Dataset records
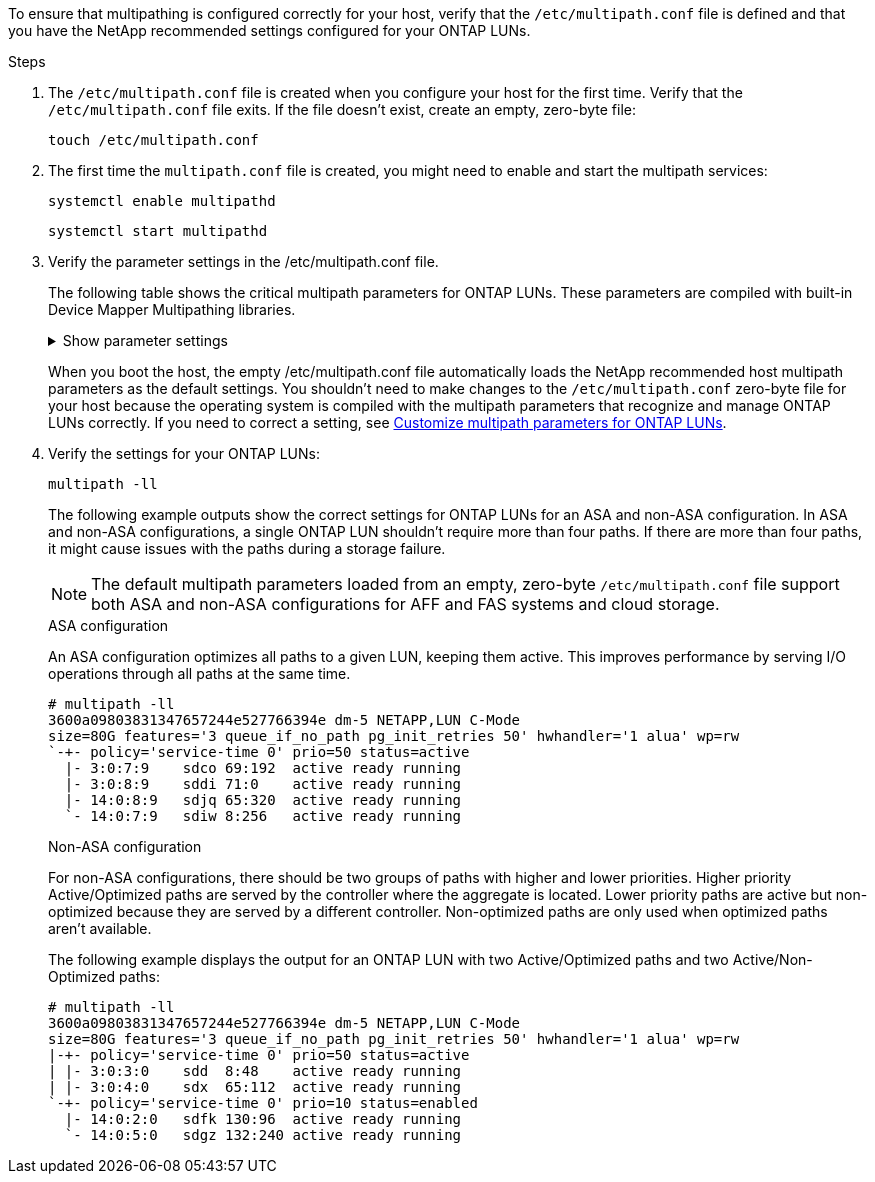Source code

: To ensure that multipathing is configured correctly for your host, verify that the `/etc/multipath.conf` file is defined and that you have the NetApp recommended settings configured for your ONTAP LUNs. 

.Steps 

. The `/etc/multipath.conf` file is created when you configure your host for the first time. Verify that the `/etc/multipath.conf` file exits. If the file doesn't exist, create an empty, zero-byte file:
+
[source,cli]
----
touch /etc/multipath.conf
----

. The first time the `multipath.conf` file is created, you might need to enable and start the multipath services: 
+
[source,cli]
----
systemctl enable multipathd
----
+
[source,cli]
----
systemctl start multipathd
----

. Verify the parameter settings in the /etc/multipath.conf file. 
+
The following table shows the critical multipath parameters for ONTAP LUNs. These parameters are compiled with built-in Device Mapper Multipathing libraries. 
+
.Show parameter settings
[%collapsible]
====
[[multipath-parameter-settings]]
[cols=2]
[options="header"]
|===
| Parameter
| Setting
| detect_prio | yes
| dev_loss_tmo | "infinity"
| failback | immediate
| fast_io_fail_tmo | 5
| features | "2 pg_init_retries 50"
| flush_on_last_del | "yes"
| hardware_handler | "0"
| no_path_retry | queue
| path_checker | "tur"
| path_grouping_policy | "group_by_prio"
| path_selector | "service-time 0"
| polling_interval | 5
| prio | "ontap"
| product | LUN.*
| retain_attached_hw_handler | yes
| rr_weight | "uniform"
| user_friendly_names | no
| vendor | NETAPP
|===
====
+
When you boot the host, the empty /etc/multipath.conf file automatically loads the NetApp recommended host multipath parameters as the default settings. You shouldn't need to make changes to the `/etc/multipath.conf` zero-byte file for your host because the operating system is compiled with the multipath parameters that recognize and manage ONTAP LUNs correctly. If you need to correct a setting, see <<customize-parameters,Customize multipath parameters for ONTAP LUNs>>.

. Verify the settings for your ONTAP LUNs:
+
[source,cli]
----
multipath -ll
----
+
The following example outputs show the correct settings for ONTAP LUNs for an ASA and non-ASA configuration. In ASA and non-ASA configurations, a single ONTAP LUN shouldn't require more than four paths. If there are more than four paths, it might cause issues with the paths during a storage failure.
+
NOTE: The default multipath parameters loaded from an empty, zero-byte `/etc/multipath.conf` file support both ASA and non-ASA configurations for AFF and FAS systems and cloud storage.
+
[role="tabbed-block"]
====
.ASA configuration
--
An ASA configuration optimizes all paths to a given LUN, keeping them active. This improves performance by serving I/O operations through all paths at the same time. 

----
# multipath -ll
3600a09803831347657244e527766394e dm-5 NETAPP,LUN C-Mode
size=80G features='3 queue_if_no_path pg_init_retries 50' hwhandler='1 alua' wp=rw
`-+- policy='service-time 0' prio=50 status=active
  |- 3:0:7:9    sdco 69:192  active ready running
  |- 3:0:8:9    sddi 71:0    active ready running
  |- 14:0:8:9   sdjq 65:320  active ready running
  `- 14:0:7:9   sdiw 8:256   active ready running
----
--

.Non-ASA configuration
--
For non-ASA configurations, there should be two groups of paths with higher and lower priorities. Higher priority Active/Optimized paths are served by the controller where the aggregate is located. Lower priority paths are active but non-optimized because they are served by a different controller. Non-optimized paths are only used when optimized paths aren’t available.

The following example displays the output for an ONTAP LUN with two Active/Optimized paths and two Active/Non-Optimized paths:

----
# multipath -ll
3600a09803831347657244e527766394e dm-5 NETAPP,LUN C-Mode
size=80G features='3 queue_if_no_path pg_init_retries 50' hwhandler='1 alua' wp=rw
|-+- policy='service-time 0' prio=50 status=active
| |- 3:0:3:0    sdd  8:48    active ready running
| |- 3:0:4:0    sdx  65:112  active ready running
`-+- policy='service-time 0' prio=10 status=enabled
  |- 14:0:2:0   sdfk 130:96  active ready running
  `- 14:0:5:0   sdgz 132:240 active ready running
----
--
====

What is required:
The response should consist of the entries above, given again exactly and free of pictures.

Response area:
Source code

: To ensure that multipathing is configured correctly for your host, verify that the `/etc/multipath.conf` file is defined and that you have the NetApp recommended settings configured for your ONTAP LUNs. 

.Steps 

. The `/etc/multipath.conf` file is created when you configure your host for the first time. Verify that the `/etc/multipath.conf` file exits. If the file doesn't exist, create an empty, zero-byte file:
+
[source,cli]
----
touch /etc/multipath.conf
----

. The first time the `multipath.conf` file is created, you might need to enable and start the multipath services: 
+
[source,cli]
----
systemctl enable multipathd
----
+
[source,cli]
----
systemctl start multipathd
----

. Verify the parameter settings in the /etc/multipath.conf file. 
+
The following table shows the critical multipath parameters for ONTAP LUNs. These parameters are compiled with built-in Device Mapper Multipathing libraries. 
+
.Show parameter settings
[%collapsible]
====
[[multipath-parameter-settings]]
[cols=2]
[options="header"]
|===
| Parameter
| Setting
| detect_prio | yes
| dev_loss_tmo | "infinity"
| failback | immediate
| fast_io_fail_tmo | 5
| features | "2 pg_init_retries 50"
| flush_on_last_del | "yes"
| hardware_handler | "0"
| no_path_retry | queue
| path_checker | "tur"
| path_grouping_policy | "group_by_prio"
| path_selector | "service-time 0"
| polling_interval | 5
| prio | "ontap"
| product | LUN.*
| retain_attached_hw_handler | yes
| rr_weight | "uniform"
| user_friendly_names | no
| vendor | NETAPP
|===
====
+
When you boot the host, the empty /etc/multipath.conf file automatically loads the NetApp recommended host multipath parameters as the default settings. You shouldn't need to make changes to the `/etc/multipath.conf` zero-byte file for your host because the operating system is compiled with the multipath parameters that recognize and manage ONTAP LUNs correctly. If you need to correct a setting, see <<customize-parameters,Customize multipath parameters for ONTAP LUNs>>.

. Verify the settings for your ONTAP LUNs:
+
[source,cli]
----
multipath -ll
----
+
The following example outputs show the correct settings for ONTAP LUNs for an ASA and non-ASA configuration. In ASA and non-ASA configurations, a single ONTAP LUN shouldn't require more than four paths. If there are more than four paths, it might cause issues with the paths during a storage failure.
+
NOTE: The default multipath parameters loaded from an empty, zero-byte `/etc/multipath.conf` file support both ASA and non-ASA configurations for AFF and FAS systems and cloud storage.
+
[role="tabbed-block"]
====
.ASA configuration
--
An ASA configuration optimizes all paths to a given LUN, keeping them active. This improves performance by serving I/O operations through all paths at the same time. 

----
# multipath -ll
3600a09803831347657244e527766394e dm-5 NETAPP,LUN C-Mode
size=80G features='3 queue_if_no_path pg_init_retries 50' hwhandler='1 alua' wp=rw
`-+- policy='service-time 0' prio=50 status=active
  |- 3:0:7:9    sdco 69:192  active ready running
  |- 3:0:8:9    sddi 71:0    active ready running
  |- 14:0:8:9   sdjq 65:320  active ready running
  `- 14:0:7:9   sdiw 8:256   active ready running
----
--

.Non-ASA configuration
--
For non-ASA configurations, there should be two groups of paths with higher and lower priorities. Higher priority Active/Optimized paths are served by the controller where the aggregate is located. Lower priority paths are active but non-optimized because they are served by a different controller. Non-optimized paths are only used when optimized paths aren’t available.

The following example displays the output for an ONTAP LUN with two Active/Optimized paths and two Active/Non-Optimized paths:

----
# multipath -ll
3600a09803831347657244e527766394e dm-5 NETAPP,LUN C-Mode
size=80G features='3 queue_if_no_path pg_init_retries 50' hwhandler='1 alua' wp=rw
|-+- policy='service-time 0' prio=50 status=active
| |- 3:0:3:0    sdd  8:48    active ready running
| |- 3:0:4:0    sdx  65:112  active ready running
`-+- policy='service-time 0' prio=10 status=enabled
  |- 14:0:2:0   sdfk 130:96  active ready running
  `- 14:0:5:0   sdgz 132:240 active ready running
----
--
====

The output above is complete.